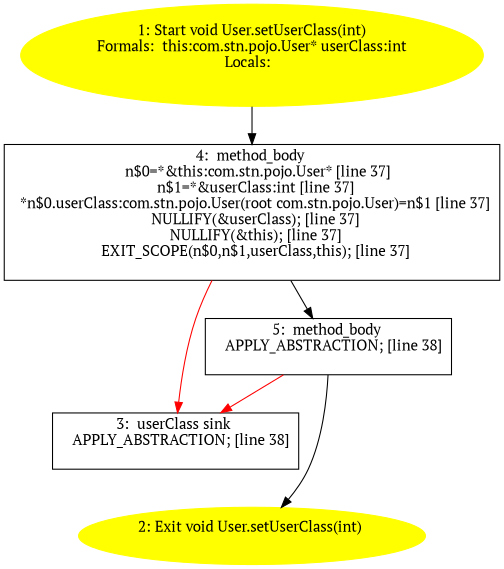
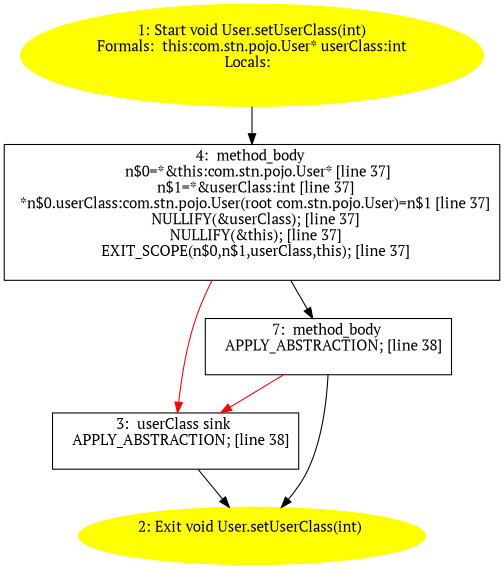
  digraph {
    fontname="PT Serif"
    node [fontname="PT Serif" shape=box]
    edge [fontname="PT Serif"]
    n1 [color=yellow label="1: Start void User.setUserClass(int)\nFormals:  this:com.stn.pojo.User* userClass:int\nLocals:  \n  " style=filled shape=""]
    n2 [label="4:  method_body \n   n$0=*&this:com.stn.pojo.User* [line 37]\n  n$1=*&userClass:int [line 37]\n  *n$0.userClass:com.stn.pojo.User(root com.stn.pojo.User)=n$1 [line 37]\n  NULLIFY(&userClass); [line 37]\n  NULLIFY(&this); [line 37]\n  EXIT_SCOPE(n$0,n$1,userClass,this); [line 37]\n "]
    n3 [label="3:  userClass sink \n   APPLY_ABSTRACTION; [line 38]\n "]
-   n4 [label="5:  method_body \n   APPLY_ABSTRACTION; [line 38]\n "]
+   n4 [label="7:  method_body \n   APPLY_ABSTRACTION; [line 38]\n "]
    n5 [color=yellow label="2: Exit void User.setUserClass(int) \n  " style=filled shape=""]
    n1 -> n2
    n2 -> n3 [color=red]
    n2 -> n4
+   n3 -> n5
    n4 -> n3 [color=red]
    n4 -> n5
  }
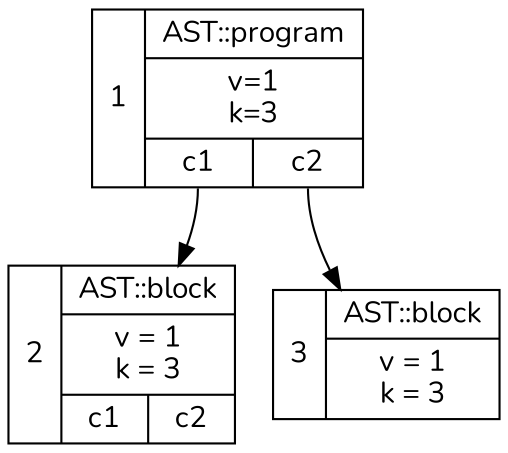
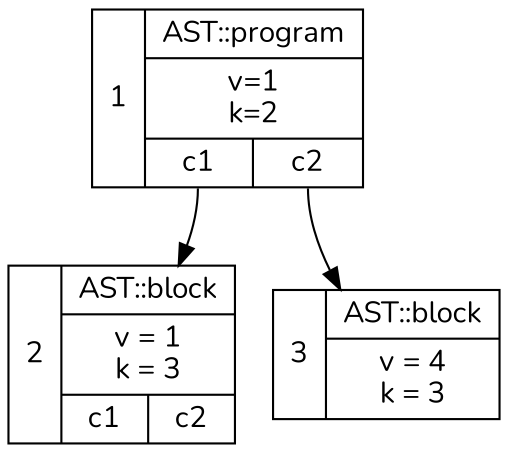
  digraph {
    fontname=Nunito
    fontsize=12
    node [fontname=Nunito shape=record]
    edge [fontname=Nunito]
-   n1 [label="1|{AST::program|v=1\nk=3|{<c1>c1|<c2>c2}}"]
+   n1 [label="1|{AST::program|v=1\nk=2|{<c1>c1|<c2>c2}}"]
    n2 [label="2 | {AST::block | v = 1\nk = 3 | {<c1>c1 | <c2>c2}}"]
-   n3 [label="3 | {AST::block | v = 1\nk = 3}"]
+   n3 [label="3 | {AST::block | v = 4\nk = 3}"]
    n1 -> n2 [tailport=c1]
    n1 -> n3 [tailport=c2]
  }
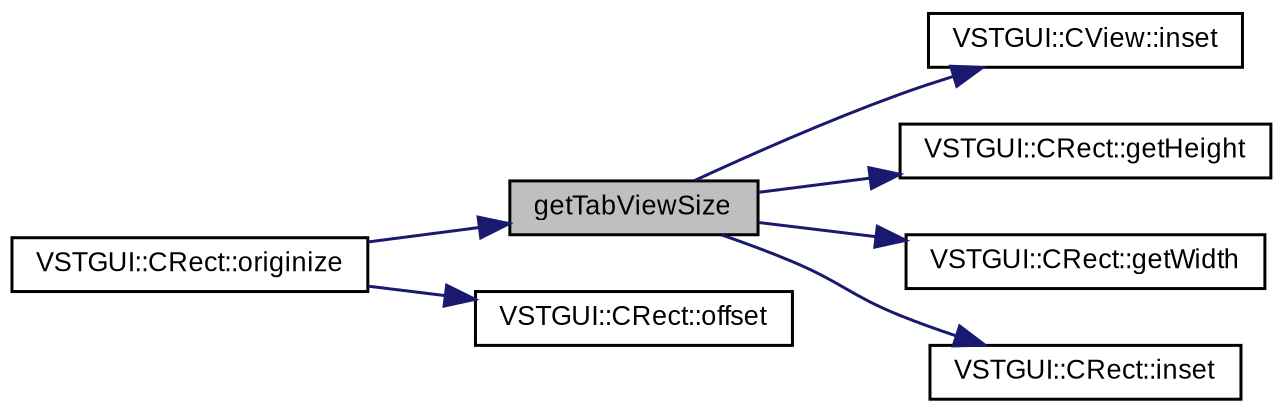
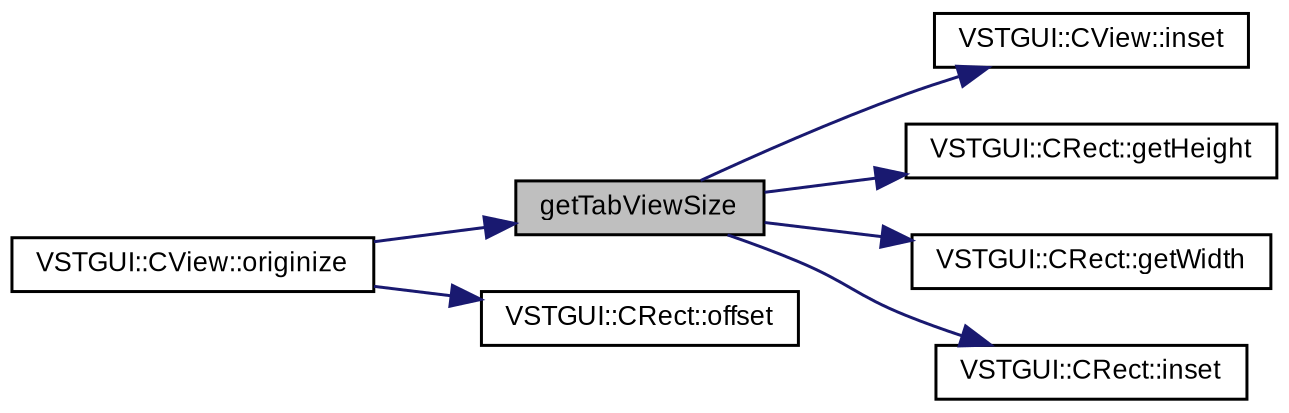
  digraph {
    rankdir=LR
    node [color=black fontname=Arial fontsize=9 shape=record]
    edge [color=midnightblue fontname=Arial fontsize=9 labelfontname=Arial labelfontsize=9 style=solid]
    n1 [fillcolor=grey75 fontcolor=black height=0.2 label=getTabViewSize style=filled width=0.4]
    n2 [height=0.2 label="VSTGUI::CView::inset" width=0.4]
    n3 [height=0.2 label="VSTGUI::CRect::getHeight" width=0.4]
    n4 [height=0.2 label="VSTGUI::CRect::getWidth" width=0.4]
    n5 [height=0.2 label="VSTGUI::CRect::inset" width=0.4]
-   n6 [height=0.2 label="VSTGUI::CRect::originize" width=0.4]
+   n6 [height=0.2 label="VSTGUI::CView::originize" width=0.4]
    n7 [height=0.2 label="VSTGUI::CRect::offset" width=0.4]
    n1 -> n2
    n1 -> n3
    n1 -> n4
    n1 -> n5
    n6 -> n1
    n6 -> n7
  }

----------------------------------------

• Request
Output every line of all three entries above verbatim, including the leading + and - markers, and omit the picture lines.

• Written response
  digraph {
    fontname="PT Serif"
    node [fontname="PT Serif" shape=box]
    edge [fontname="PT Serif"]
    n1 [color=yellow label="1: Start void User.setUserClass(int)\nFormals:  this:com.stn.pojo.User* userClass:int\nLocals:  \n  " style=filled shape=""]
    n2 [label="4:  method_body \n   n$0=*&this:com.stn.pojo.User* [line 37]\n  n$1=*&userClass:int [line 37]\n  *n$0.userClass:com.stn.pojo.User(root com.stn.pojo.User)=n$1 [line 37]\n  NULLIFY(&userClass); [line 37]\n  NULLIFY(&this); [line 37]\n  EXIT_SCOPE(n$0,n$1,userClass,this); [line 37]\n "]
    n3 [label="3:  userClass sink \n   APPLY_ABSTRACTION; [line 38]\n "]
-   n4 [label="5:  method_body \n   APPLY_ABSTRACTION; [line 38]\n "]
+   n4 [label="7:  method_body \n   APPLY_ABSTRACTION; [line 38]\n "]
    n5 [color=yellow label="2: Exit void User.setUserClass(int) \n  " style=filled shape=""]
    n1 -> n2
    n2 -> n3 [color=red]
    n2 -> n4
+   n3 -> n5
    n4 -> n3 [color=red]
    n4 -> n5
  }
  digraph {
    fontname=Nunito
    fontsize=12
    node [fontname=Nunito shape=record]
    edge [fontname=Nunito]
-   n1 [label="1|{AST::program|v=1\nk=3|{<c1>c1|<c2>c2}}"]
+   n1 [label="1|{AST::program|v=1\nk=2|{<c1>c1|<c2>c2}}"]
    n2 [label="2 | {AST::block | v = 1\nk = 3 | {<c1>c1 | <c2>c2}}"]
-   n3 [label="3 | {AST::block | v = 1\nk = 3}"]
+   n3 [label="3 | {AST::block | v = 4\nk = 3}"]
    n1 -> n2 [tailport=c1]
    n1 -> n3 [tailport=c2]
  }
  digraph {
    rankdir=LR
    node [color=black fontname=Arial fontsize=9 shape=record]
    edge [color=midnightblue fontname=Arial fontsize=9 labelfontname=Arial labelfontsize=9 style=solid]
    n1 [fillcolor=grey75 fontcolor=black height=0.2 label=getTabViewSize style=filled width=0.4]
    n2 [height=0.2 label="VSTGUI::CView::inset" width=0.4]
    n3 [height=0.2 label="VSTGUI::CRect::getHeight" width=0.4]
    n4 [height=0.2 label="VSTGUI::CRect::getWidth" width=0.4]
    n5 [height=0.2 label="VSTGUI::CRect::inset" width=0.4]
-   n6 [height=0.2 label="VSTGUI::CRect::originize" width=0.4]
+   n6 [height=0.2 label="VSTGUI::CView::originize" width=0.4]
    n7 [height=0.2 label="VSTGUI::CRect::offset" width=0.4]
    n1 -> n2
    n1 -> n3
    n1 -> n4
    n1 -> n5
    n6 -> n1
    n6 -> n7
  }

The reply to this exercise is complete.